Document segment:
*** Block opens ***

Muriel was the maternal granddaughter of Rose of Kilravock Castle who initially intended to marry her to one of his grandsons. However, Rose of Kilravrock was being prosecuted by the laird of Cromartie for the spoil of his lands via Archibald Campbell, 2nd Earl of Argyll who was the justice-general for the whole of Scotland and to make the process easier Kilravrock agreed to deliver his grandchild Muriel to Argyll. In pursuance of this agreement the ward of marriage of Muriel was granted to Argyll, "by the king's gift", on 16 January 1495. She was kept in the house of Kilravrock and Argyll granted to him a bond of maintenance and friendship dated 1 February 1499.

*** Block closes ***

Records provided:

*** Block opens ***

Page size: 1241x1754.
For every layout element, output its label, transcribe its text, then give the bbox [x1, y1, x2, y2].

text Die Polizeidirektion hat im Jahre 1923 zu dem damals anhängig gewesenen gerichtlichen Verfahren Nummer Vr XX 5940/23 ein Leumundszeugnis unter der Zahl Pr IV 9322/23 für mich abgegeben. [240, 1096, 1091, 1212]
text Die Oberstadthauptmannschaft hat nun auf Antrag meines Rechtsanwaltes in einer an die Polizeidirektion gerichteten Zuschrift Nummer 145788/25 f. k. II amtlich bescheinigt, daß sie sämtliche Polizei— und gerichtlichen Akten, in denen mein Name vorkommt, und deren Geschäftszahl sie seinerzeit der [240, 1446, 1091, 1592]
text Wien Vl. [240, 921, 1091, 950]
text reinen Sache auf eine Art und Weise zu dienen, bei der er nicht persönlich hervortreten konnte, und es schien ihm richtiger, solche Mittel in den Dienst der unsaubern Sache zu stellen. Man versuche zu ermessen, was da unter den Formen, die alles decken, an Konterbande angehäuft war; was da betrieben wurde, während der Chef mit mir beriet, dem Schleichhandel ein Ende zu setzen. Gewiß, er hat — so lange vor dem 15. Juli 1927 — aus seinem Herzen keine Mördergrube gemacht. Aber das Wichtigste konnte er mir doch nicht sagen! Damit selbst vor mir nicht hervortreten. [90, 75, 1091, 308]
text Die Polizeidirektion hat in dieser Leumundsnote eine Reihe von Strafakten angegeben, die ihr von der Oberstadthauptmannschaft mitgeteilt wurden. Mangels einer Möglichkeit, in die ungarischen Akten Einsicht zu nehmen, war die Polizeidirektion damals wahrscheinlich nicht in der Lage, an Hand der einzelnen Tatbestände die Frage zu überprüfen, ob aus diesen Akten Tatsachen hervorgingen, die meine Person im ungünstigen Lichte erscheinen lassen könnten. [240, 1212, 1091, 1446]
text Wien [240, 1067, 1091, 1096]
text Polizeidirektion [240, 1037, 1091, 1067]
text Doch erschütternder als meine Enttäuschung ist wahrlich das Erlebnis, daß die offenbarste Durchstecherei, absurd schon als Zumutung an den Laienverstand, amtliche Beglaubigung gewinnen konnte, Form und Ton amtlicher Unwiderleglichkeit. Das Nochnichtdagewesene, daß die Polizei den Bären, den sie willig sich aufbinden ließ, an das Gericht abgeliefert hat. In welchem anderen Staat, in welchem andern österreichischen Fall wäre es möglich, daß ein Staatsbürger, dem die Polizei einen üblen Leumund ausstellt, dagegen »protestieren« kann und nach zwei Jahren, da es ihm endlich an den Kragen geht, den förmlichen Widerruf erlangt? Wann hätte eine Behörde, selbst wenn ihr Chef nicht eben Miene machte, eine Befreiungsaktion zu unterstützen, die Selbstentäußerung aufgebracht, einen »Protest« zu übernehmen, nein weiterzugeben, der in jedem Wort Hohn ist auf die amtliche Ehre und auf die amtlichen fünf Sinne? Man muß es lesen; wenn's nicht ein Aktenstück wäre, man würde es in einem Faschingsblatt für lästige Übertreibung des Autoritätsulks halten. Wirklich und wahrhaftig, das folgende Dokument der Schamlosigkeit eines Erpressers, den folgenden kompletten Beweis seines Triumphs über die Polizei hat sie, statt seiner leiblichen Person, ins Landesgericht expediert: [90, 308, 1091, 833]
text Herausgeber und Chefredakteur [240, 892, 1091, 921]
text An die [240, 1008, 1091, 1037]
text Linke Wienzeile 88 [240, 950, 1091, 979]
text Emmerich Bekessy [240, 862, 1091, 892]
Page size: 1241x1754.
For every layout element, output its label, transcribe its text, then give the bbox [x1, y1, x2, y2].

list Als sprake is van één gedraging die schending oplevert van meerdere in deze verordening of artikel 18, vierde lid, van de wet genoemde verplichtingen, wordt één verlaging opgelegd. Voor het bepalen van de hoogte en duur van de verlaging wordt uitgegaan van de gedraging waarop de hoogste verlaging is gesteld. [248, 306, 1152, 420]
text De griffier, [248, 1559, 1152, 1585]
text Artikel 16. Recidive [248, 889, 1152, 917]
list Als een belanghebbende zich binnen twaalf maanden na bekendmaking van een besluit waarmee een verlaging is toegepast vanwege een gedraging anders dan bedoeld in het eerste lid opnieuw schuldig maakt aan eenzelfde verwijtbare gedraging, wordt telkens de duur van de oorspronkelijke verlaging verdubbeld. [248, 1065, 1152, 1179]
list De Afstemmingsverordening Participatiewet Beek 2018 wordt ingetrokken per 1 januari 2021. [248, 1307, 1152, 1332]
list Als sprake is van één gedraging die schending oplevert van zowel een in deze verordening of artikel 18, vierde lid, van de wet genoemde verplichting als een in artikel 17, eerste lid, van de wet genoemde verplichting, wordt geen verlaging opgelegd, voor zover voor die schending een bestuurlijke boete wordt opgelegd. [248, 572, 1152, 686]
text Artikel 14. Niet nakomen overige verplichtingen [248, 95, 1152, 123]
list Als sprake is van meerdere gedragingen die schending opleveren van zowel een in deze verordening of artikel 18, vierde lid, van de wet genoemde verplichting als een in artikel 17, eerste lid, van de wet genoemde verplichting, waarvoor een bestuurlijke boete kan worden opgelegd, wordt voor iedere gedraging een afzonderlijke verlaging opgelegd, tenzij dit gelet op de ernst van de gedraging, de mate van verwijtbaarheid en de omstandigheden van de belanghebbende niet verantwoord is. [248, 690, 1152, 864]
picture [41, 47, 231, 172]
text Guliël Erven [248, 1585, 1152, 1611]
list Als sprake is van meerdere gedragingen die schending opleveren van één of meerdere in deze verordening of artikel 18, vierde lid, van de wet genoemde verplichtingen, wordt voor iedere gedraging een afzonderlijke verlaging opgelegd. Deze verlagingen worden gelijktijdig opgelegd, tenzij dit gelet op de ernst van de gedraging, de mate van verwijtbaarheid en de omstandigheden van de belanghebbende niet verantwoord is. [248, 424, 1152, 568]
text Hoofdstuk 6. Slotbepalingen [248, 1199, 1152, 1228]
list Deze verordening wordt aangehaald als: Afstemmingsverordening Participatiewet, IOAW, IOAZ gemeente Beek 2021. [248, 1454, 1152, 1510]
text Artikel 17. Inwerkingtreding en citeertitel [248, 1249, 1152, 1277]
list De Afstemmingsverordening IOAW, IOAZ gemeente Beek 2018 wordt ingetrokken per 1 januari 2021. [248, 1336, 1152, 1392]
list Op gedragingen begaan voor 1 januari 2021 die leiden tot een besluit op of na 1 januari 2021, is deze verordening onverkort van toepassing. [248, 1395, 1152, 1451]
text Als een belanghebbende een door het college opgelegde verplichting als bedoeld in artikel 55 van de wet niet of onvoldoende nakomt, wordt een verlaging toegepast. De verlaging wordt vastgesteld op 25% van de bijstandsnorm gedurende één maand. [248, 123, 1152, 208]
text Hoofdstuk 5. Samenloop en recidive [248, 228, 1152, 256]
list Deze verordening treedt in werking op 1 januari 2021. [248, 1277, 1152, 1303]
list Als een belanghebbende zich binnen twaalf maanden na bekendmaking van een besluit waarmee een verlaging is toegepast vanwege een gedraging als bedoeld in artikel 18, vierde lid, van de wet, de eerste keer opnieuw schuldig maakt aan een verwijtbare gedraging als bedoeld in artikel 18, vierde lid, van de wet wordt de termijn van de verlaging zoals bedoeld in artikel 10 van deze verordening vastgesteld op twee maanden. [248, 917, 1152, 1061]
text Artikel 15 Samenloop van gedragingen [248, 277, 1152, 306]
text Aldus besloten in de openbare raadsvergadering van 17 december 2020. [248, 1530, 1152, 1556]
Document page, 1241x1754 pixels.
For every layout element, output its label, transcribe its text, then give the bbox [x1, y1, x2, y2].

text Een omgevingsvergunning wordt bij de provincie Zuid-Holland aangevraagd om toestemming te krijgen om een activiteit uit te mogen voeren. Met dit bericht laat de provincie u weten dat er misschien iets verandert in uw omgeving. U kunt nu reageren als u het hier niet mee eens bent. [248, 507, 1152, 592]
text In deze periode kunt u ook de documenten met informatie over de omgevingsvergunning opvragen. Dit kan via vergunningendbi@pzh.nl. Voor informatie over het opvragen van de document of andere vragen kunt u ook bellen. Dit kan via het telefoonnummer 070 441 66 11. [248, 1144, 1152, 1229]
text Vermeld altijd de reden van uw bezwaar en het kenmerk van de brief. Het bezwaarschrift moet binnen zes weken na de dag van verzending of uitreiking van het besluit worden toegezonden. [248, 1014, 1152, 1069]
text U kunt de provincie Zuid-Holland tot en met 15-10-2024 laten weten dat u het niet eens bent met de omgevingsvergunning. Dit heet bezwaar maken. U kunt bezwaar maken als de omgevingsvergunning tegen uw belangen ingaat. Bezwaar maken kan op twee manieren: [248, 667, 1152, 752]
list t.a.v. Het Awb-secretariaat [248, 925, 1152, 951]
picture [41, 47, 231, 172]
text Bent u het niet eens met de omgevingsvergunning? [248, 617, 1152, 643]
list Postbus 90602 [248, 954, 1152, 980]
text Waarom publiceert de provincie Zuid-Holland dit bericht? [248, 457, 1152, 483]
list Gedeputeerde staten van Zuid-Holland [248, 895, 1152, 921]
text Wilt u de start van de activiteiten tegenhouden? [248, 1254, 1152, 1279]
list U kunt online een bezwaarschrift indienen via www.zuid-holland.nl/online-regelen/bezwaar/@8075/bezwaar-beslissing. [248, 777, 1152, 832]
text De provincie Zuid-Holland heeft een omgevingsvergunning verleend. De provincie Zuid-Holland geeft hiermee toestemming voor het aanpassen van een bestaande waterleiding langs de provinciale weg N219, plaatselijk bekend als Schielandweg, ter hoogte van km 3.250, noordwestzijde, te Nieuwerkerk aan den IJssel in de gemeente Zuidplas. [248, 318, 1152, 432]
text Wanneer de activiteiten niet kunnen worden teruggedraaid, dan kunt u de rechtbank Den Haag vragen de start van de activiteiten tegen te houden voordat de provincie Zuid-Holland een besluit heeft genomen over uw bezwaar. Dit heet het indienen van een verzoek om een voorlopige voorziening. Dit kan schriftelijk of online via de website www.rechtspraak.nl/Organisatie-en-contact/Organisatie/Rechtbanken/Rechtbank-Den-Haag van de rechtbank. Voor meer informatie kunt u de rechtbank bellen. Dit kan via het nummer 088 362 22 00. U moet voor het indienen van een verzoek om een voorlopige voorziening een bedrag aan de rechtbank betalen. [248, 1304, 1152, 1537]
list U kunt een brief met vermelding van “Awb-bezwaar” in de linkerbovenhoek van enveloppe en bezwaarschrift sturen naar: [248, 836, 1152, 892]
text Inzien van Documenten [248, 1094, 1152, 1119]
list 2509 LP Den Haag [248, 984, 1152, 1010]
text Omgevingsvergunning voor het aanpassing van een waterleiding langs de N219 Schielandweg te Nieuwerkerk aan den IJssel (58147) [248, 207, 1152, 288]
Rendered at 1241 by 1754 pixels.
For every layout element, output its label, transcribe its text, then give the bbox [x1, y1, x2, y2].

*** Block closes ***

Questions on the material:
1/ Transcribe the stretch from "Muriel was the" through "1 February 1499." in the passage on Muriel's wardship.
2/ Answer these questions from the passage on Muriel's wardship:
(a) Who was prosecuting Rose of Kilravock?
(b) On what date was the ward of marriage of Muriel granted to Argyll?
(c) Where was Muriel kept?
3/ List every individual the passage on Muriel's wardship identifies by name or by title, leaving out relatives it does not identify.

Solution set:
1/
Muriel was the maternal granddaughter of Rose of Kilravock Castle who initially intended to marry her to one of his grandsons. However, Rose of Kilravrock was being prosecuted by the laird of Cromartie for the spoil of his lands via Archibald Campbell, 2nd Earl of Argyll who was the justice-general for the whole of Scotland and to make the process easier Kilravrock agreed to deliver his grandchild Muriel to Argyll. In pursuance of this agreement the ward of marriage of Muriel was granted to Argyll, "by the king's gift", on 16 January 1495. She was kept in the house of Kilravrock and Argyll granted to him a bond of maintenance and friendship dated 1 February 1499.

2/
(a) The laird of Cromartie.
(b) 16 January 1495.
(c) In the house of Kilravrock.

3/
Muriel
Rose of Kilravock
The laird of Cromartie
Archibald Campbell, 2nd Earl of Argyll
The king